The new orderly lead me up to Sanchez’ door. Only it wasn’t Sanchez’ anymore, not if Einstein had been up on his gossip, and he probably was. He might be stupid, but his short-term memory was okay. “Wait here.” The orderly stood beside me with his hands loose at his sides. He stared straight ahead. I wished I had taken a donut. It might be the last free meal I got in a while.
In a couple minutes, Sanchez’ door opened. Another new orderly came out, leading one of the precogs, a black kid named Big Larry who never really liked me because I never bothered to hide the fact that I checked out guys’ asses. And yet I felt a certain kind of solidarity with him, because he and I were psychics. And these other guys could have been professional wrestlers. I tried to catch Big Larry’s eye. “Hey,” I said.
Big Larry was dark-skinned. I’ll never forget the way his eyes looked, with the whites showing all around. He didn’t say a word.

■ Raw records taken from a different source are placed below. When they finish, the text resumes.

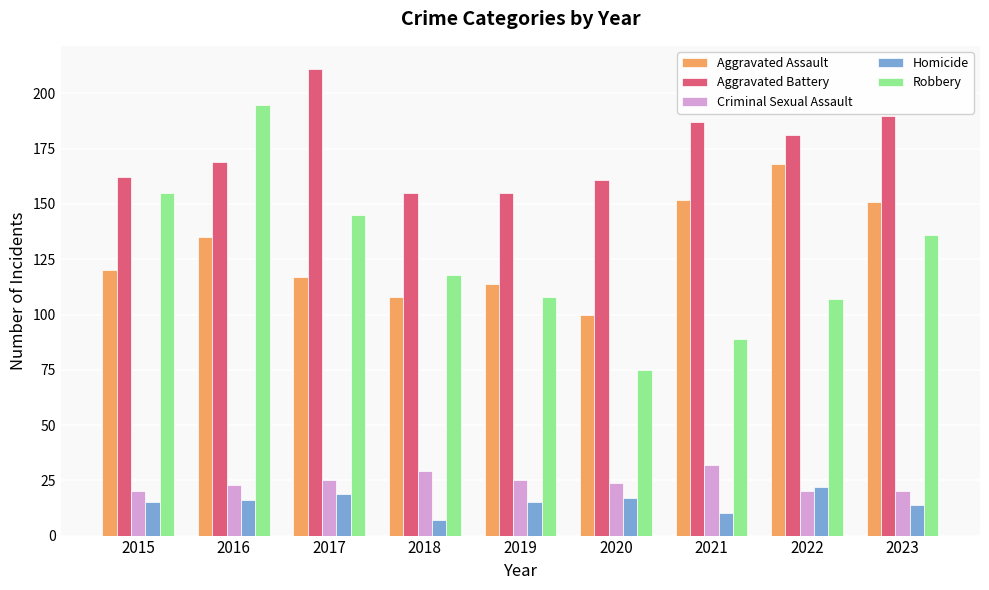

Reading left to right, list all the values displayed in this chart.

Aggravated Assault: 2015=120	2016=135	2017=117	2018=108	2019=114	2020=100	2021=152	2022=168	2023=151
Aggravated Battery: 2015=162	2016=169	2017=211	2018=155	2019=155	2020=161	2021=187	2022=181	2023=190
Criminal Sexual Assault: 2015=20	2016=23	2017=25	2018=29	2019=25	2020=24	2021=32	2022=20	2023=20
Homicide: 2015=15	2016=16	2017=19	2018=7	2019=15	2020=17	2021=10	2022=22	2023=14
Robbery: 2015=155	2016=195	2017=145	2018=118	2019=108	2020=75	2021=89	2022=107	2023=136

Did Big Larry have something to worry about? I’d always thought he was pretty accurate. “Go on,” said the gigantic orderly. I didn’t see any way out of it, so I took a deep breath, and I stepped into the office.
-TWENTY ONE-
What I remembered most about Sanchez’s office, not that I made a habit of hanging out in there, was that there were stacks and stacks of papers and manila files everywhere. Lots of chairs too, maybe five, and you could only sit in two of them, because all the others functioned as some sort of elaborate filing system.
Now, not only were all the teetering stacks of paper gone, but the chairs were, too. All but the single, imposing modern-day throne behind the desk. And that one wasn’t even being sat in.

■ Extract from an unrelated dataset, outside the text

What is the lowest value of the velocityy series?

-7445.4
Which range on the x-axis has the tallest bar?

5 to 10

Krimski stood behind Sanchez’ old desk. He wore an immaculate pinstriped gray suit, double-breasted, with a black tie that was thin enough to look modern, but wide enough to keep it from being too edgy. Now, from my vantage point in Stefan’s hypnosis couch, I saw the faintest impression of a holster on his left side. Back them, I wouldn’t have noticed unless he whipped out the gun and pummeled me with it.
“Mister Bayne, is it? I see you have the distinction of being the highest level medium.”
“I think Faun Windsong might call you on that.”
He went on as if I hadn’t said a word. “As a courtesy, I’m letting you know that certain policy changes are in effect, immediately.”
My brain scrambled. Courtesy—good. Policy changes—probably not so good.
“As outlined on page fifty-eight, paragraph four of your intake agreement, we will continue testing the psyactive and anti-psyactive properties of certain substances. Unfortunately, nicotine skews the results. Cigarette distribution will be ceased, and the smoking lounge is closed.”
Cigarettes were one of the main commodities at Heliotrope Station, just like they had been at the CCMHC. That, and maybe sexual favors—which I personally liked to save for recreational use. Though I guess some people felt that way about their smokes.
Besides that, it was just plain rude to close up the smoking lounge, whether or not we had anything to smoke once we were in there.
I opened my mouth to suggest as much, but Krimski started talking before I figured out what to say. I guess he’d had practice. Big Larry. Maybe Stefan, too.